Do you remember the story of the Great Stone Face written by Nathaniel Hawthorne? I remember as a boy I think we read it in grade school in Canada. Here’s the story. Ernest was a young man who lived in a village that was beside a mountain and across the valley stones had been thrown together in such a way that they formed a face. And little Ernest would sit there and look across the valley and was just mesmerized by the Great Stone Face. And there was this mythology this idea that within the village someday somebody would come who would resemble the Great Stone Face. Well, you know a businessman came and they all thought, “Oh this man resembles the Great Stone Face” but as they looked at him they realized it was false. And a number of people came and then one day when Ernest was an old man, he was standing up and he was speaking to the people of the village and as they looked across the valley they could see that Ernest, indeed, was the Great Stone Face, that is to say the likeness of the Great Stone Face. He had spent so much time looking at that Great Stone Face that he began to look like it.
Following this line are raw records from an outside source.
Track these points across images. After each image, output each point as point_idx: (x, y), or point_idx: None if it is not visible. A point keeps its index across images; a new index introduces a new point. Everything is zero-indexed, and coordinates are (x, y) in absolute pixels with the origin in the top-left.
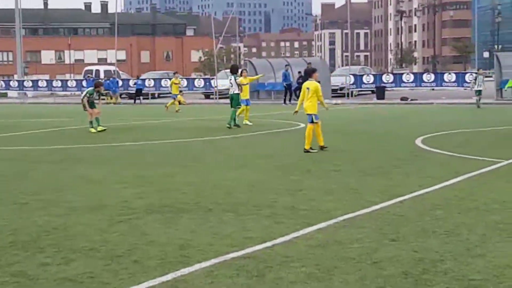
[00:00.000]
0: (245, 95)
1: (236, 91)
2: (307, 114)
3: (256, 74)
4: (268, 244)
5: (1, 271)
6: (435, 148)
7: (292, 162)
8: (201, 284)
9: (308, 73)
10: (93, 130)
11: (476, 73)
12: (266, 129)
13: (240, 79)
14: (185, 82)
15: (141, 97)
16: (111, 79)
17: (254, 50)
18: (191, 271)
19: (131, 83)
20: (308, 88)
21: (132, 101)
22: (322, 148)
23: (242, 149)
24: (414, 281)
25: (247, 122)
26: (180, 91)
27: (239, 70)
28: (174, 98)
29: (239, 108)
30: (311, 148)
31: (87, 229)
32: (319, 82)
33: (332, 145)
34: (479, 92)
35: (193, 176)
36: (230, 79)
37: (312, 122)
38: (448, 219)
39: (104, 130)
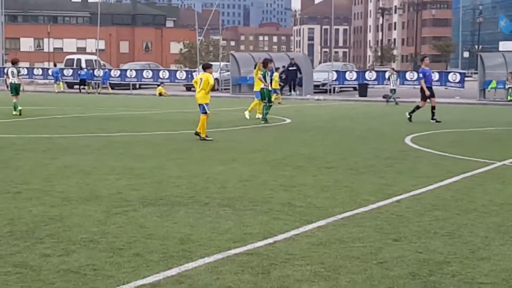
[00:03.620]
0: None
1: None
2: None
3: (238, 67)
4: (270, 240)
5: (3, 261)
6: (425, 147)
7: (281, 157)
8: (207, 280)
9: (204, 68)
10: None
11: (389, 71)
12: (251, 123)
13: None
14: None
15: (85, 87)
16: (105, 70)
17: (232, 43)
18: (195, 266)
19: (112, 73)
20: (201, 79)
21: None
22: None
23: (228, 143)
24: (422, 282)
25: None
26: (162, 83)
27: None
28: (276, 93)
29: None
30: (206, 136)
31: (84, 220)
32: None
33: (320, 141)
34: (394, 91)
35: (183, 169)
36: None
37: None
38: (448, 220)
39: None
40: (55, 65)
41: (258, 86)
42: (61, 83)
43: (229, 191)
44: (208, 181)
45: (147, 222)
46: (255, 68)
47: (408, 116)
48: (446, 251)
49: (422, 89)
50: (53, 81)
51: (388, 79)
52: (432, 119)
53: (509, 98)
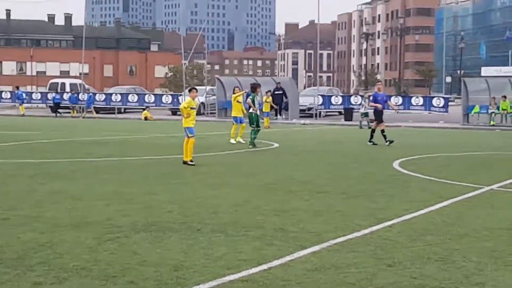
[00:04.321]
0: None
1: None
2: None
3: (224, 91)
4: (264, 266)
5: None
6: (414, 172)
7: (272, 181)
8: None
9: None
10: None
11: (362, 96)
12: (238, 148)
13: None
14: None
15: (60, 110)
16: (90, 94)
17: (217, 67)
18: None
19: (97, 97)
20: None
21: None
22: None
23: (218, 167)
24: None
25: (240, 140)
26: (147, 107)
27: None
28: (268, 116)
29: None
30: (191, 160)
31: (75, 247)
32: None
33: (310, 165)
34: (364, 115)
35: (174, 194)
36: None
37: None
38: (440, 245)
39: None
40: (17, 88)
41: (236, 110)
42: (22, 106)
43: (221, 217)
44: (200, 206)
45: (139, 248)
46: (233, 92)
47: (388, 143)
48: (440, 277)
49: (374, 112)
50: (37, 104)
51: (364, 102)
52: (370, 141)
53: (491, 122)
There are a couple of lessons that I want to give you today. First of all, beholding comes before becoming. You and I have to spend time in the word, time in prayer, beholding God, beholding Jesus Christ, if we want to become like him. And second, very important, we become what we gaze at. How much time do you spend gazing at your iPhone, gazing at a computer screen? Compare that with the time spent gazing at Jesus Christ, who reveals to us the glory of the Father.

As I’ve been emphasizing in this series, I trust that you are beginning to pick up every single morning, what I’ve suggested, namely pray: “Oh God, glorify Yourself in my life today at my expense. Today may it all be about You and not about me.” Beholding as in a mirror the glory of the Lord, being transformed by beholding His glory in our lives.